## What the task asks
Every line from the line containing "Добавить в избранное" through the final line of the data is to be printed exactly; no other line is to appear.

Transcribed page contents

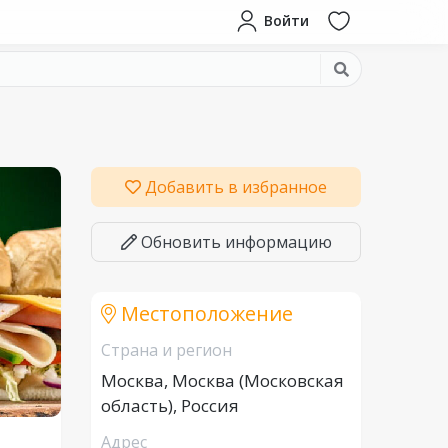
Войти
Добавить в избранное
Обновить информацию
Местоположение
Страна и регион
Москва, Москва (Московская
область), Россия
Адрес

## Answer for the task
Добавить в избранное
Обновить информацию
Местоположение
Страна и регион
Москва, Москва (Московская
область), Россия
Адрес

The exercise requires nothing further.